In mathematics, a derivative represents how a function changes as its input changes. It's like measuring the sensitivity of one variable, usually dependent, with respect to another. Think of it as a way to determine how fast something is changing at any given point. Derivatives are essential for understanding motion, growth, and any rate of change in various disciplines. For instance, if you have a function that tells you how much of a gas tank is left as you drive, the derivative of that function at any point will tell you how quickly the gas is being used. In this context, finding the derivative involves using specific notations and rules governed by calculus.

Function notation is a concise way to represent the relationship between two variables, often referred to as the input and the output of the function. In this situation, we have a function that shows the number of gallons in a tank depending on how far a car has traveled. If we let the number of gallons be represented by the letter \(N\), and the distance traveled be \(D\), we show this relationship through function notation as \(N(D)\). This notation tells us that \(N\) is a function of \(D\). By using this function, we can calculate the output for any given input, meaning we can find out how much gas remains for each mile driven.

The rate of change is a critical concept that reflects how one quantity varies in relation to another over time or space. It's like how quickly a car consumes gas as it moves. In calculus, the rate of change is often expressed with derivatives. In our example of miles driven versus gas remaining, the rate of change offers insights into efficiency and consumption patterns. When we find the derivative \(\frac{dN}{dD}\), we are essentially finding the rate at which the gallons of gas decrease with each mile traveled. This provides valuable information for understanding how fuel-efficient a vehicle is over a journey.
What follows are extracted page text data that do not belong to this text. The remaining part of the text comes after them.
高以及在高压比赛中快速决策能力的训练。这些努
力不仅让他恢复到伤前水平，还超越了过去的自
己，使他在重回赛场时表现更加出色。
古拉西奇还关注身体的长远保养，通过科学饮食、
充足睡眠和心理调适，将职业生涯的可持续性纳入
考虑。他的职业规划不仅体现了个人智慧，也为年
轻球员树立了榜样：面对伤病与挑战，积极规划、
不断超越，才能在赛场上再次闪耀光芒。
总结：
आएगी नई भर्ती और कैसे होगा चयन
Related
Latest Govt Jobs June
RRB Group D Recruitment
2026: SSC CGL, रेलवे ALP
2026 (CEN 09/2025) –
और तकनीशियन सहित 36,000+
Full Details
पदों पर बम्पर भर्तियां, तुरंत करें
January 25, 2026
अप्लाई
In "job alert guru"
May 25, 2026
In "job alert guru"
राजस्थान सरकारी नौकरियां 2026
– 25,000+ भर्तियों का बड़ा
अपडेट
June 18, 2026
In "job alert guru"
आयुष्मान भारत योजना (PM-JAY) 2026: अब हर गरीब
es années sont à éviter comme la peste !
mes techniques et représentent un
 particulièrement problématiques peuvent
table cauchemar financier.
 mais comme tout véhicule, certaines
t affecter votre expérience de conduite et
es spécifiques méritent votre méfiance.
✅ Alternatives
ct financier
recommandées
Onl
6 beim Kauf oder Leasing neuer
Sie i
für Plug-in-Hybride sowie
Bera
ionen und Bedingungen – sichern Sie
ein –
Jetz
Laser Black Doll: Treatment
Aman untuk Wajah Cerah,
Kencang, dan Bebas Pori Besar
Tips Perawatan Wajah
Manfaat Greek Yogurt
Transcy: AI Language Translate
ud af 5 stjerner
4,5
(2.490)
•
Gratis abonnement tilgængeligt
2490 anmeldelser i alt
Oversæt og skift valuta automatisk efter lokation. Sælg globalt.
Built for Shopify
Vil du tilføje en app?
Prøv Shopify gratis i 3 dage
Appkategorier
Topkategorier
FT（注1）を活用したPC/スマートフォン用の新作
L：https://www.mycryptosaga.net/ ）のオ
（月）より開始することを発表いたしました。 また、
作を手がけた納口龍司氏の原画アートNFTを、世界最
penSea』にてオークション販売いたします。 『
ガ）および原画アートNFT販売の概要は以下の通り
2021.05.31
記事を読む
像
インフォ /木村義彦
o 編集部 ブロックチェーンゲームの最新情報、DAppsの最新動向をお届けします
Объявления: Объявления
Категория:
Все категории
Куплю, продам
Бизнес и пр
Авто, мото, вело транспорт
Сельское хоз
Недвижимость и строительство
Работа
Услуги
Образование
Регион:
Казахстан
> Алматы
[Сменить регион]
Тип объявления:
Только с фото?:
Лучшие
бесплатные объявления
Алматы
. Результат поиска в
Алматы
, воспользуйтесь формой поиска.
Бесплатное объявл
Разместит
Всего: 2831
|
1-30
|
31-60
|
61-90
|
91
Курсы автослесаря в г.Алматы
Units of measurement are crucial for making sense of quantities and rates in the real world. They give us a standardized way to interpret numbers in specific terms. In this exercise, units play a vital role. We have our derivative \(\frac{dN}{dD}\), which expresses how the function output changes. Here, \(N\), measured in gallons, changes as we measure distance in miles with \(D\). Therefore, the units for our derivative are 'gallons per mile'. This unit tells us how many gallons are consumed per mile, giving a clear understanding of fuel usage per distance, which is invaluable when planning long drives or optimizing vehicle performance.